6 Inhuur tijdelijk personeel

Inhuur tijdelijk personeel is een containerbegrip. Het begrip dekt een veelvoud van activiteiten en werkzaamheden die niet door ambtenaren in dienst van de gemeente Steenwijkerland worden uitgevoerd. Inhuur tijdelijk personeel is uitdrukkelijk niet hetzelfde als “uitbesteding”.

 

Bij inhuur van tijdelijk personeel vindt nog altijd sturing door de opdrachtgever plaats op de daadwerkelijke inzet van specifieke personen, die een eindresultaat moeten leveren.

 

Bij uitbesteding wordt een opdracht geplaatst, waarbij afspraken worden gemaakt zonder dat er door de opdrachtgever op inzet van specifieke capaciteit wordt gestuurd.
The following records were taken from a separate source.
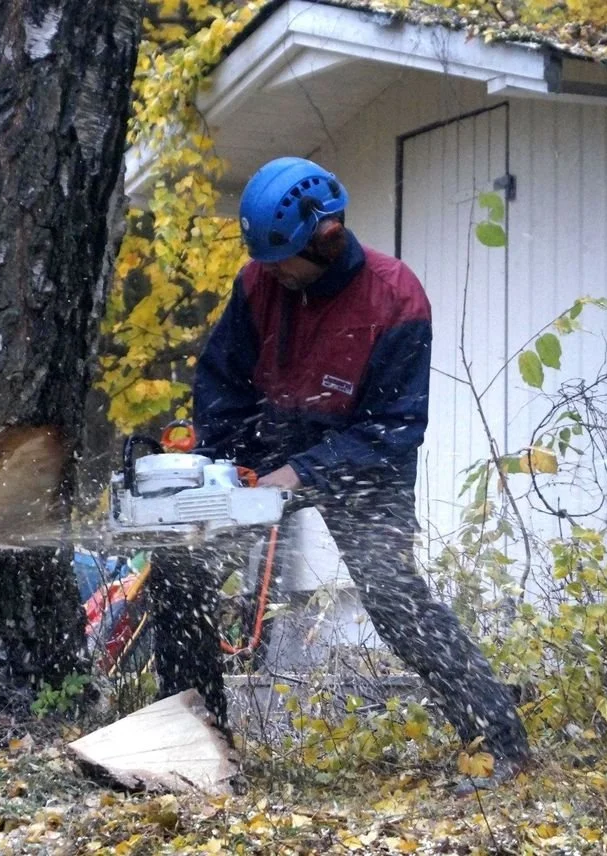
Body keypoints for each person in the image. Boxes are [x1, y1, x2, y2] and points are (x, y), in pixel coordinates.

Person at [146, 156, 529, 793]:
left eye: (283, 260)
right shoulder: (259, 284)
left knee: (393, 595)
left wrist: (302, 474)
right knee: (179, 567)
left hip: (362, 458)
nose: (272, 273)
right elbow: (220, 381)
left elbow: (394, 429)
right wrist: (230, 467)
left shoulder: (395, 296)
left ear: (324, 238)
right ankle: (196, 748)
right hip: (269, 439)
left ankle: (498, 743)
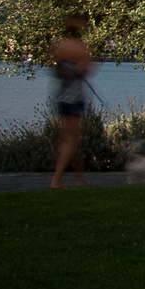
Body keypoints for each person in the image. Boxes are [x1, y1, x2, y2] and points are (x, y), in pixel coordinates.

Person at [49, 15, 94, 188]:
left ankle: (80, 178)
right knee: (71, 139)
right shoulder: (82, 48)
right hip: (75, 96)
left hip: (61, 95)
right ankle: (57, 180)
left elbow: (55, 71)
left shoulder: (59, 47)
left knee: (70, 137)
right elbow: (86, 71)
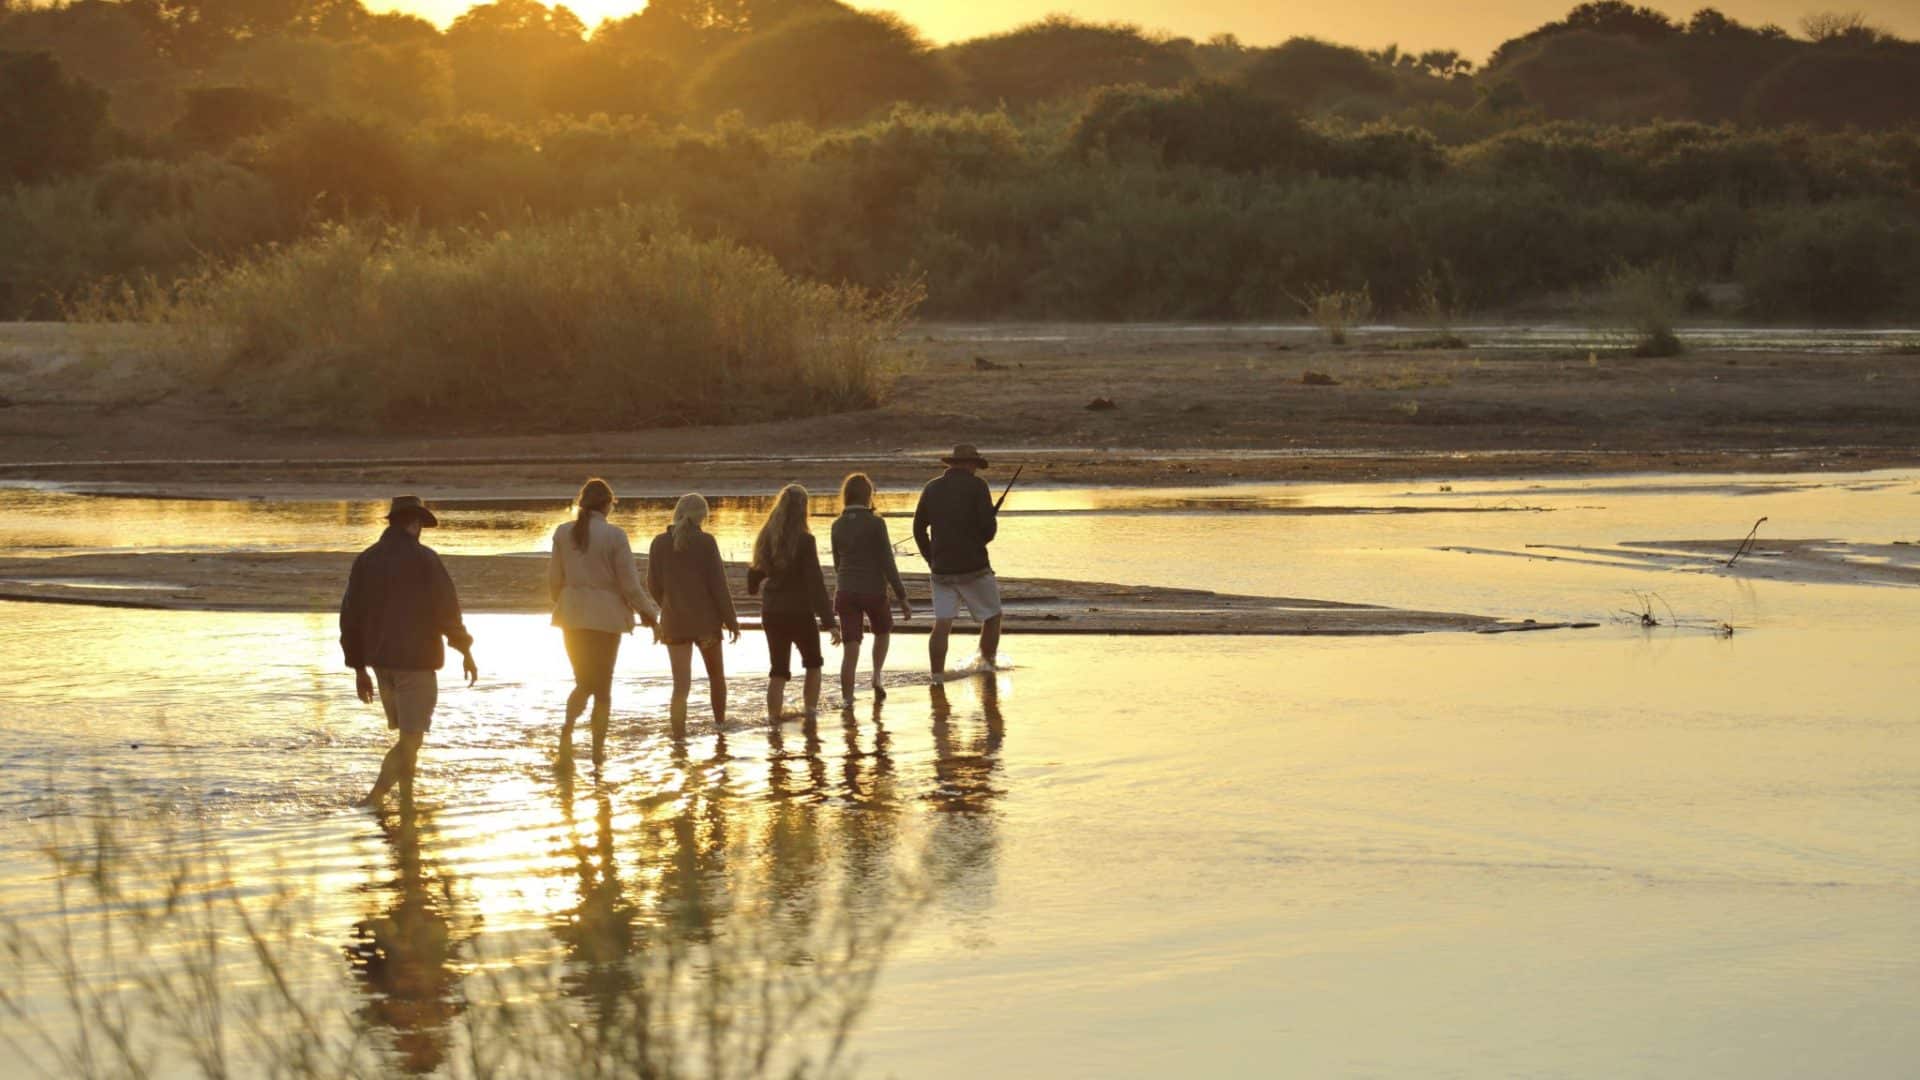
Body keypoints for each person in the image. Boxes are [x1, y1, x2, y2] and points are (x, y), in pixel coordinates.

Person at [340, 495, 477, 807]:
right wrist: (465, 650)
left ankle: (406, 801)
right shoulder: (425, 559)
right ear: (415, 523)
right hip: (415, 662)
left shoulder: (366, 559)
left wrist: (359, 668)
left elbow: (350, 616)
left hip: (380, 663)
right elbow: (447, 611)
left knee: (407, 738)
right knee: (412, 739)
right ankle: (375, 798)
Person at [549, 478, 659, 765]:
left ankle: (567, 732)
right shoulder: (615, 536)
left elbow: (553, 583)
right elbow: (630, 586)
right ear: (608, 504)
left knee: (583, 681)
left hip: (571, 617)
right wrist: (650, 614)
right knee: (602, 686)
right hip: (607, 620)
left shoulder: (562, 533)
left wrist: (567, 600)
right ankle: (598, 751)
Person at [647, 493, 741, 734]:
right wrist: (731, 621)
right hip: (706, 624)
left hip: (674, 623)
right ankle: (720, 726)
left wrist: (668, 604)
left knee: (680, 686)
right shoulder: (707, 542)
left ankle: (678, 736)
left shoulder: (658, 543)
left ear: (677, 512)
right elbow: (718, 586)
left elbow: (652, 585)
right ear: (702, 516)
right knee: (716, 677)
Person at [747, 484, 839, 720]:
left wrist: (755, 586)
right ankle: (810, 715)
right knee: (813, 663)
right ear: (803, 509)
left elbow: (754, 574)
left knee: (778, 671)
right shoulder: (805, 541)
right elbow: (815, 583)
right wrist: (830, 621)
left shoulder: (766, 536)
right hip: (799, 612)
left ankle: (774, 722)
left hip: (772, 612)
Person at [912, 444, 1002, 677]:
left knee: (942, 623)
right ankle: (986, 666)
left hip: (941, 569)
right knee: (992, 616)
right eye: (975, 465)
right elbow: (988, 532)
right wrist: (985, 529)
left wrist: (931, 558)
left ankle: (936, 678)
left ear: (952, 464)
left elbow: (918, 528)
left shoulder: (931, 488)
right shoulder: (977, 486)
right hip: (974, 568)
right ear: (971, 464)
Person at [830, 472, 913, 703]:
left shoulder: (836, 525)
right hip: (873, 590)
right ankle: (876, 676)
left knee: (851, 646)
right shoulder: (876, 523)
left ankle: (848, 699)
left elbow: (838, 563)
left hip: (845, 591)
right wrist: (902, 596)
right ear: (868, 496)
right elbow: (888, 561)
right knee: (883, 631)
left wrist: (848, 582)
Dit resulteert in de volgende definities:

 

Definitie uitbesteding: Uitbesteding is het tegen betaling laten uitvoeren van werkzaamheden in opdracht van de gemeente door andere organisatie middels een inkoopopdracht, waarbij de operationele leiding en de inzet van personele capaciteit en deskundigheid voor rekening en risico van de opdrachtnemer zijn.

 

Definitie inhuur tijdelijk personeel: Inhuur tijdelijk personeel is het uitvoeren van werkzaamheden in opdracht van de gemeente door een andere organisatie, middels het tegen betaling inzetten van personele capaciteit en deskundigheid, waarop door de opdrachtgever mede gestuurd wordt.

 

In de praktijk wordt het inhuren van tijdelijk personeel vaak het uitbesteden van werk genoemd. Dit zorgt vaak voor verwarring omdat aanbestedingsrechtelijk het inhuren van tijdelijk personeel niet onder de categorie werken maar onder de categorie diensten valt. Dit betekent dat bij het inhuren van personeel de aanbestedingsregels voor het inkopen van diensten van toepassing zijn.

 

Bij het inhuren van tijdelijk personeel moet rekening gehouden worden met specifieke regels op het gebied van uitbesteden van werkzaamheden zoals:

  • ·

    het aanleveren van een VAR-verklaring en een identiteitsbewijs door ZZP-ers en freelancers;

  • ·

    het controleren of de manier waarop een bureau waar een opdracht wordt geplaatst op de juiste manier is geregistreerd in het Handelsregister (de zogenaamde WAADI-check).

     

In het inkoophandboek op Snelbinder zal een ‘ Stappenplan inhuur tijdelijk personeel’ geplaatst worden.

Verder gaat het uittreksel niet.